In a series of Instagram stories that Stella Bughbee put together last night, she wrote, “We have such a tricky relationship with provocation in fashion. We love it, we hate it, we love to hate it,” I think this is true of provocation more broadly. (That the other house most wont to provoke long heralded Kim Kardashian as an ambassador seems worth mentioning.)

Sarah Mower asked, in her review of the show for Vogue Runway, “Why choose the terrors of hell as a concept?” Roseberry is clear about his pursuit of the new, the risk required to fulfill the creative desire to “make something powerful in a different way every time.”

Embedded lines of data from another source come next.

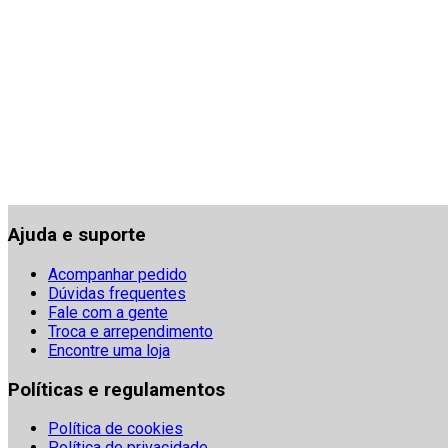
Ajuda e suporte
Acompanhar pedido
Dúvidas frequentes
Fale com a gente
Troca e arrependimento
Encontre uma loja
Políticas e regulamentos
Política de cookies
Política de privacidade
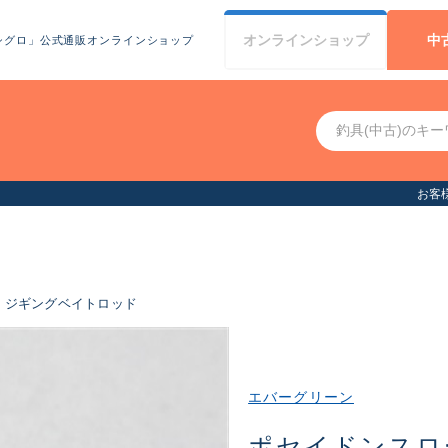
オンライン
ショップ
中
シグロ」公式通販オンラインショップ
お客様へお知らせ（お盆期間休業について）
ジギングベイトロッド
エバーグリーン
ポセイドンス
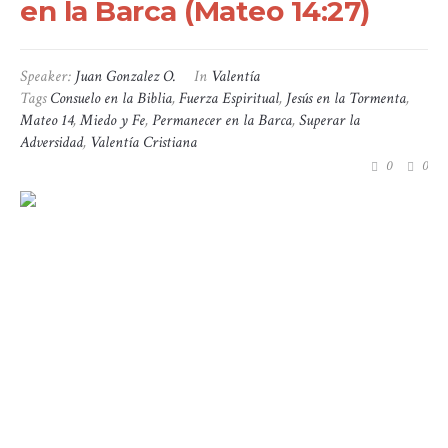
en la Barca (Mateo 14:27)
Speaker:
Juan Gonzalez O.
In
Valentía
Tags
Consuelo en la Biblia
,
Fuerza Espiritual
,
Jesús en la Tormenta
,
Mateo 14
,
Miedo y Fe
,
Permanecer en la Barca
,
Superar la
Adversidad
,
Valentía Cristiana
0
0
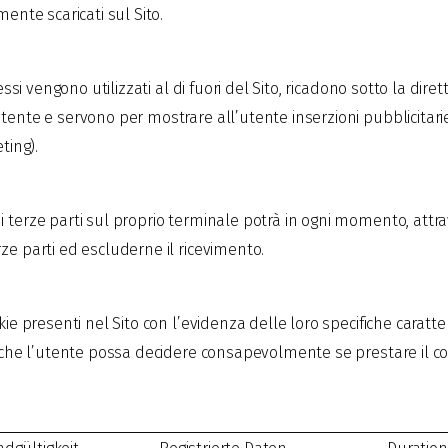
mente scaricati sul Sito.
tessi vengono utilizzati al di fuori del Sito, ricadono sotto la di
tente e servono per mostrare all’utente inserzioni pubblicitarie i
ting).
 terze parti sul proprio terminale potrà in ogni momento, attrave
ze parti ed escluderne il ricevimento.
ie presenti nel Sito con l’evidenza delle loro specifiche caratteri
o che l’utente possa decidere consapevolmente se prestare il con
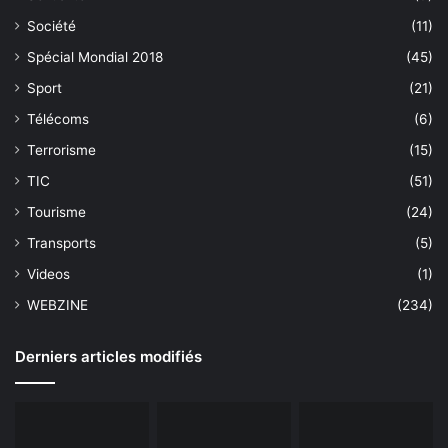
Société
(11)
Spécial Mondial 2018
(45)
Sport
(21)
Télécoms
(6)
Terrorisme
(15)
TIC
(51)
Tourisme
(24)
Transports
(5)
Videos
(1)
WEBZINE
(234)
Derniers articles modifiés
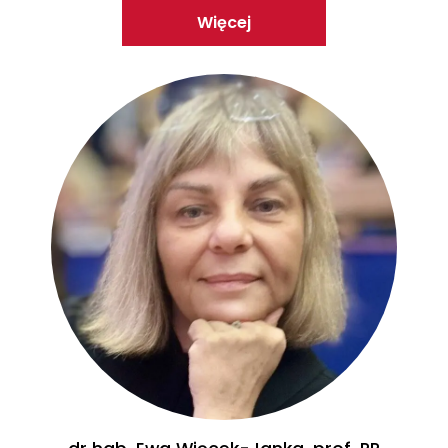
Więcej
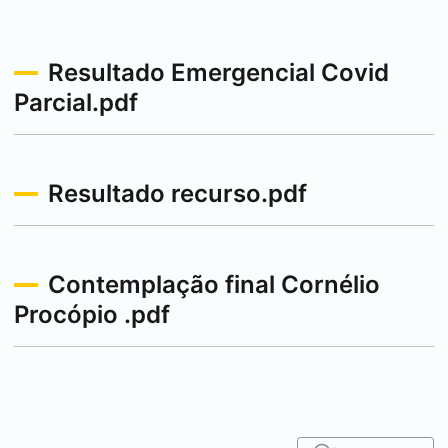
Resultado Emergencial Covid
Parcial.pdf
Resultado recurso.pdf
Contemplação final
Cornélio
Procópio
.pdf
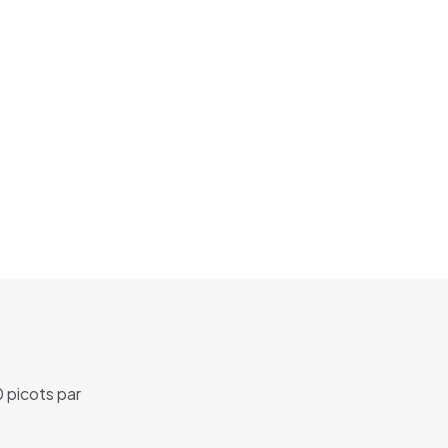
 picots par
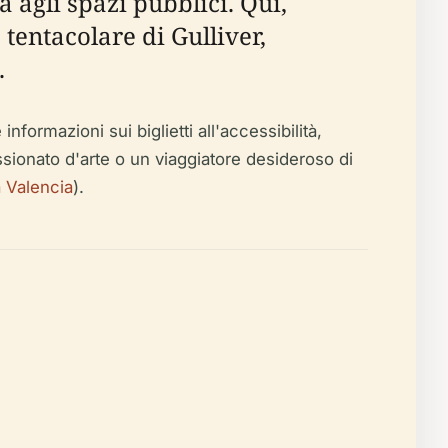
 agli spazi pubblici. Qui,
tentacolare di Gulliver,
.
informazioni sui biglietti all'accessibilità,
assionato d'arte o un viaggiatore desideroso di
a Valencia
).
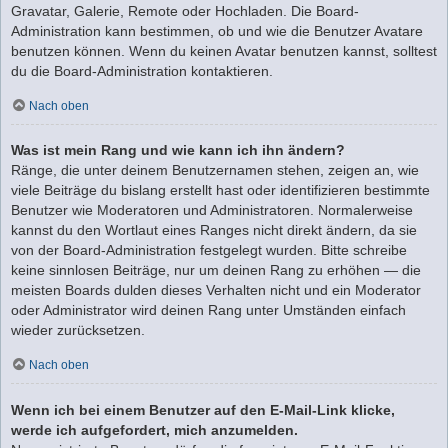
Gravatar, Galerie, Remote oder Hochladen. Die Board-
Administration kann bestimmen, ob und wie die Benutzer Avatare
benutzen können. Wenn du keinen Avatar benutzen kannst, solltest
du die Board-Administration kontaktieren.
Nach oben
Was ist mein Rang und wie kann ich ihn ändern?
Ränge, die unter deinem Benutzernamen stehen, zeigen an, wie
viele Beiträge du bislang erstellt hast oder identifizieren bestimmte
Benutzer wie Moderatoren und Administratoren. Normalerweise
kannst du den Wortlaut eines Ranges nicht direkt ändern, da sie
von der Board-Administration festgelegt wurden. Bitte schreibe
keine sinnlosen Beiträge, nur um deinen Rang zu erhöhen — die
meisten Boards dulden dieses Verhalten nicht und ein Moderator
oder Administrator wird deinen Rang unter Umständen einfach
wieder zurücksetzen.
Nach oben
Wenn ich bei einem Benutzer auf den E-Mail-Link klicke,
werde ich aufgefordert, mich anzumelden.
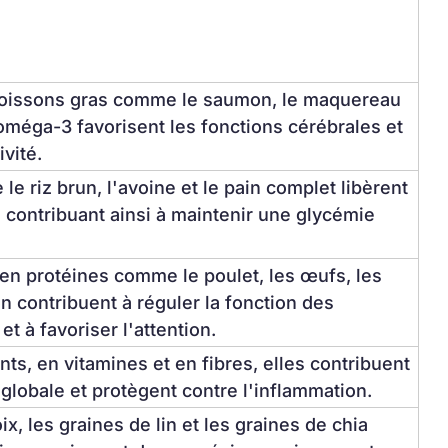
poissons gras comme le saumon, le maquereau 
 oméga-3 favorisent les fonctions cérébrales et 
ivité.
e riz brun, l'avoine et le pain complet libèrent 
 contribuant ainsi à maintenir une glycémie 
en protéines comme le poulet, les œufs, les 
on contribuent à réguler la fonction des 
t à favoriser l'attention.
ts, en vitamines et en fibres, elles contribuent 
 globale et protègent contre l'inflammation.
x, les graines de lin et les graines de chia 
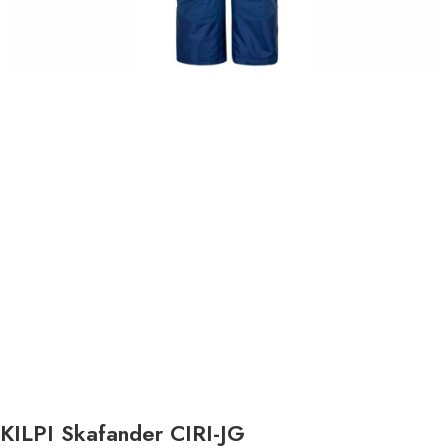
KILPI Skafander CIRI-JG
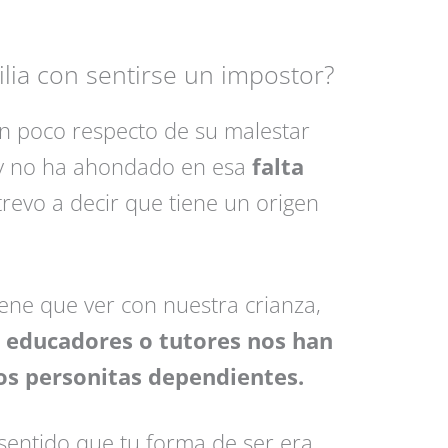
ilia con sentirse un impostor?
n poco respecto de su malestar
 y no ha ahondado en esa
falta
evo a decir que tiene un origen
ene que ver con nuestra crianza,
 educadores o tutores nos han
s personitas dependientes.
 sentido que tu forma de ser era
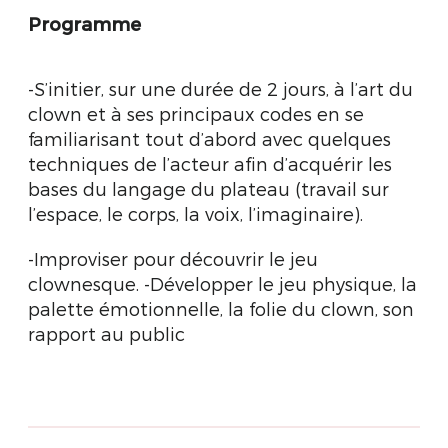
Programme
-S’initier, sur une durée de 2 jours, à l’art du
clown et à ses principaux codes en se
familiarisant tout d’abord avec quelques
techniques de l’acteur afin d’acquérir les
bases du langage du plateau (travail sur
l’espace, le corps, la voix, l’imaginaire).
-Improviser pour découvrir le jeu
clownesque. -Développer le jeu physique, la
palette émotionnelle, la folie du clown, son
rapport au public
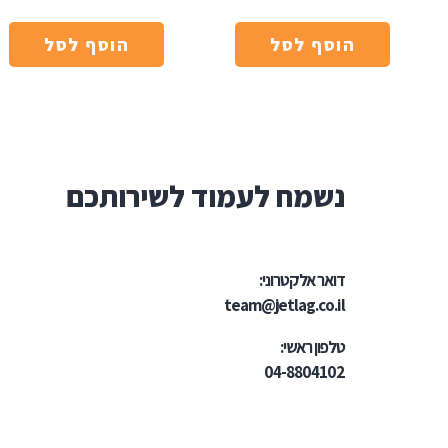
הוסף לסל
הוסף לסל
נשמח לעמוד לשירותכם
דואר אלקטרוני:
team@jetlag.co.il
טלפון ראשי:
04-8804102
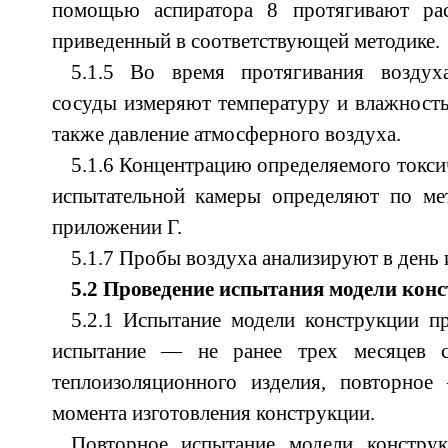
помощью аспиратора 8 протягивают рас
приведенный в соответствующей методике.
5.1.5 Во время протягивания воздух
сосуды измеряют температуру и влажность
также давление атмосферного воздуха.
5.1.6 Концентрацию определяемого токси
испытательной камеры определяют по ме
приложении Г.
5.1.7 Пробы воздуха анализируют в день 
5.2 Проведение испытания модели кон
5.2.1 Испытание модели конструкции пр
испытание — не ранее трех месяцев с
теплоизоляционного изделия, повторно
момента изготовления конструкции.
Повторное испытание модели конструк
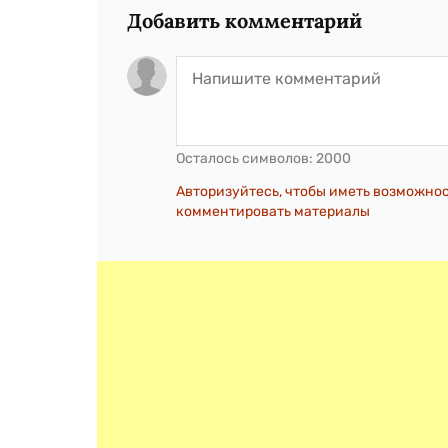
Добавить комментарий
Осталось символов:
2000
Авторизуйтесь, чтобы иметь возможно
комментировать материалы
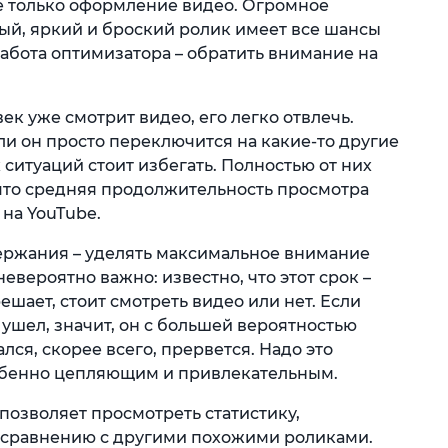
е только оформление видео. Огромное
ый, яркий и броский ролик имеет все шансы
абота оптимизатора – обратить внимание на
ек уже смотрит видео, его легко отвлечь.
и он просто переключится на какие-то другие
х ситуаций стоит избегать. Полностью от них
 что средняя продолжительность просмотра
на YouTube.
ержания – уделять максимальное внимание
евероятно важно: известно, что этот срок –
ешает, стоит смотреть видео или нет. Если
 ушел, значит, он с большей вероятностью
лся, скорее всего, прервется. Надо это
собенно цепляющим и привлекательным.
 позволяет просмотреть статистику,
сравнению с другими похожими роликами.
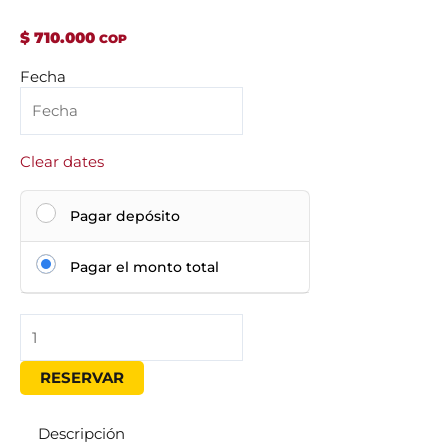
$
710.000
Underwater
Fecha
Natural
cantidad
Clear dates
Pagar depósito
Pagar el monto total
RESERVAR
Descripción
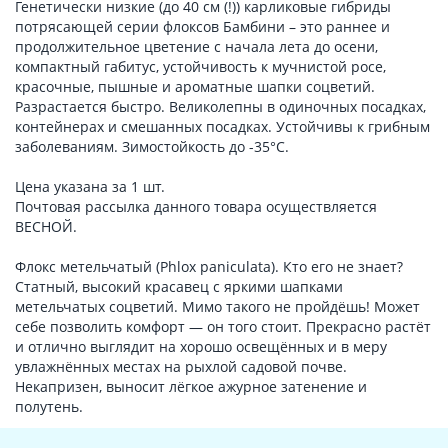
Генетически низкие (до 40 см (!)) карликовые гибриды
потрясающей серии флоксов Бамбини – это раннее и
продолжительное цветение с начала лета до осени,
компактный габитус, устойчивость к мучнистой росе,
красочные, пышные и ароматные шапки соцветий.
Разрастается быстро. Великолепны в одиночных посадках,
контейнерах и смешанных посадках. Устойчивы к грибным
заболеваниям. Зимостойкость до -35°С.
Цена указана за 1 шт.
Почтовая рассылка данного товара осуществляется
ВЕСНОЙ.
Флокс метельчатый (Phlox paniculata). Кто его не знает?
Статный, высокий красавец с яркими шапками
метельчатых соцветий. Мимо такого не пройдёшь! Может
себе позволить комфорт — он того стоит. Прекрасно растёт
и отлично выглядит на хорошо освещённых и в меру
увлажнённых местах на рыхлой садовой почве.
Некапризен, выносит лёгкое ажурное затенение и
полутень.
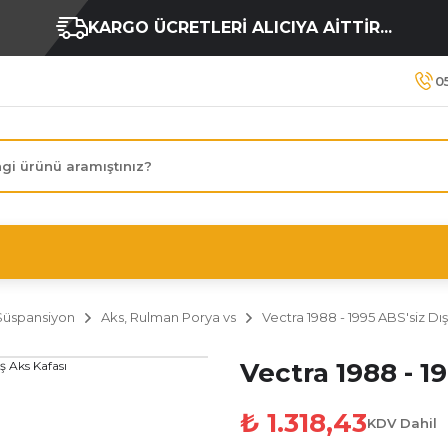
KARGO ÜCRETLERİ ALICIYA AİTTİR...
0
Süspansiyon
Aks, Rulman Porya vs
Vectra 1988 - 1995 ABS'siz Dış
Vectra 1988 - 1
₺ 1.318,43
KDV Dahil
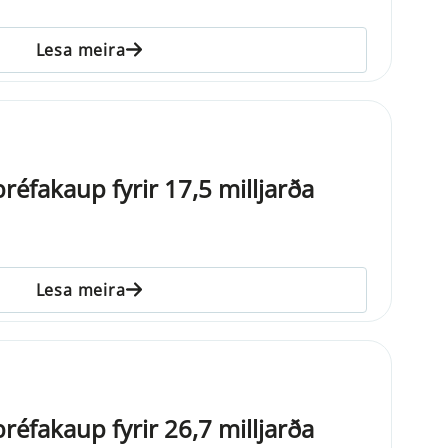
Lesa meira
réfakaup fyrir 17,5 milljarða
Lesa meira
réfakaup fyrir 26,7 milljarða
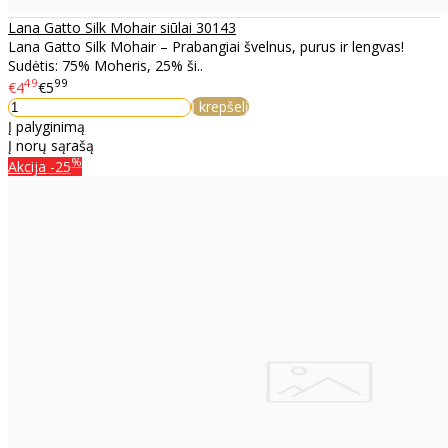
Lana Gatto Silk Mohair siūlai 30143
Lana Gatto Silk Mohair – Prabangiai švelnus, purus ir lengvas!
Sudėtis: 75% Moheris, 25% ši..
49
99
€4
€5
Į krepšelį
Į palyginimą
Į norų sąrašą
%
Akcija
-25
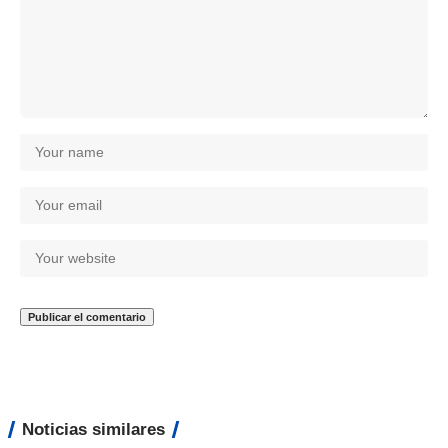
Noticias similares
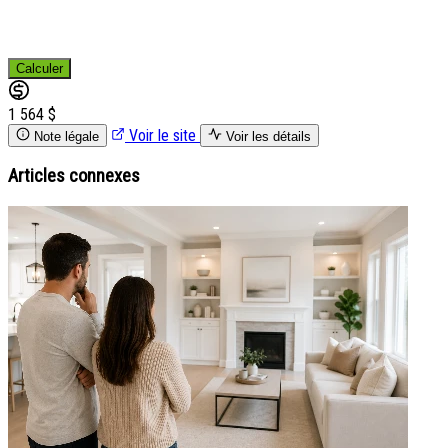
Calculer
1 564 $
Voir le site
Note légale
Voir les détails
Articles connexes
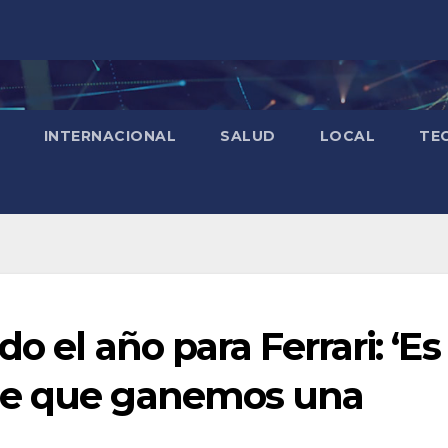
INTERNACIONAL
SALUD
LOCAL
TE
o el año para Ferrari: ‘Es
le que ganemos una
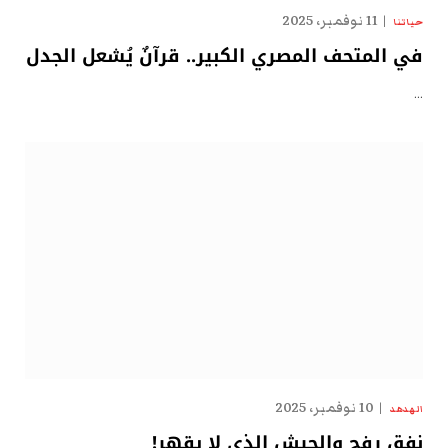
11 نوفمبر، 2025
حياتنا
في المتحف المصري الكبير.. قرآنٌ يُشعل الجدل
…
10 نوفمبر، 2025
الهدهد
نفق رفح والجيش الذي لا يقهر!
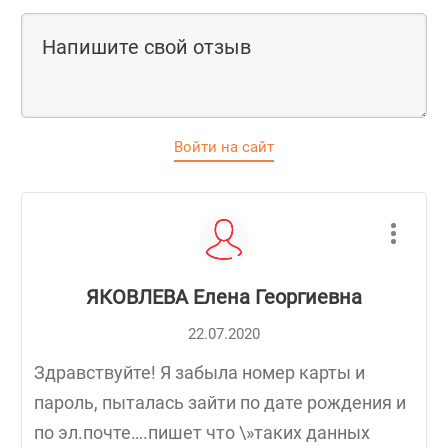
Войти на сайт
ЯКОВЛЕВА Елена Георгиевна
22.07.2020
Здравствуйте! Я забыла номер карты и
пароль, пыталась зайти по дате рождения и
по эл.почте….пишет что \»таких данных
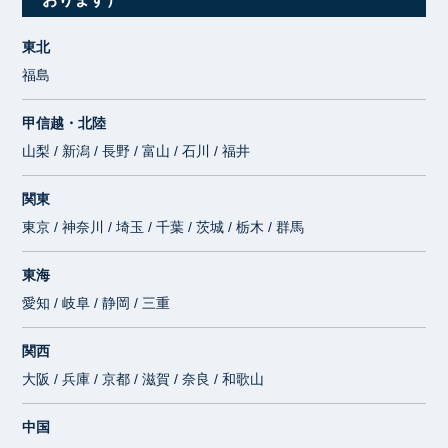
東北
福島
甲信越・北陸
山梨 / 新潟 / 長野 / 富山 / 石川 / 福井
関東
東京 / 神奈川 / 埼玉 / 千葉 / 茨城 / 栃木 / 群馬
東海
愛知 / 岐阜 / 静岡 / 三重
関西
大阪 / 兵庫 / 京都 / 滋賀 / 奈良 / 和歌山
中国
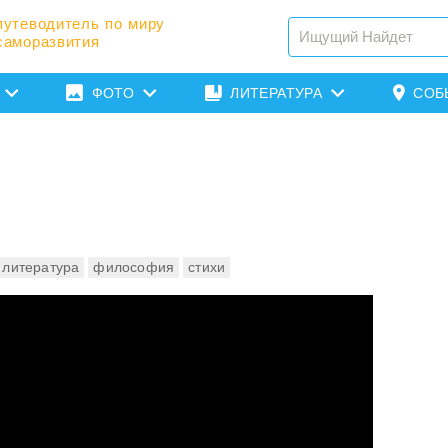
путеводитель по миру
саморазвития
ФОТО
ЛИТЕРАТУРА
СОБ
 литература
философия
стихи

As I write out his reasoning, I find myself choking back my own opinion. Wondering whether Roseberry is in fact in the right or if he is in the wrong. Was it necessary to cause all ruckus just to pursue the new? What if the dresses do reinvigorate the sport of animal hunting? Has the purpose of art changed in the modern world — should the artist be responsible for the potential backlash that their creative pursuits can incite? No doubt Roseberry chose Jenner to wear the dress for a reason, what role does she play in his pursuit of creation?

Then I think about it again and I wonder why my opinion matters — how far it strays from what the show set out to accomplish. From the point of art more broadly. The lenses through which we see are myopic, no matter how broadly we can stretch them out of our own experiences. There are necessary limitations to the depth of our vision for the simple reason that we are not each other. “Nothing is at it seems,” Roseberry said to Mower. I’m inclined to agree.

And in the end, I do think it bears underlining that when successful, provocation makes us feel hard feelings.

It invites us to sit with a sort of dis-ease that is triggered by the externality that caused it, but which still is triggered from within the self. The art world used to serve as a safe container to explore these kinds of difficulties. But more and more lately, it makes us want to rip the uncomfortable feeling out and dart it toward the closest target. What do we get from doing this? Is it simply relief from the feeling — or is there something that is deeper? And who is responsible in the end for the sensations we feel inside of ourselves? What is assumed of her power when the answer turns out to be someone like Jenner?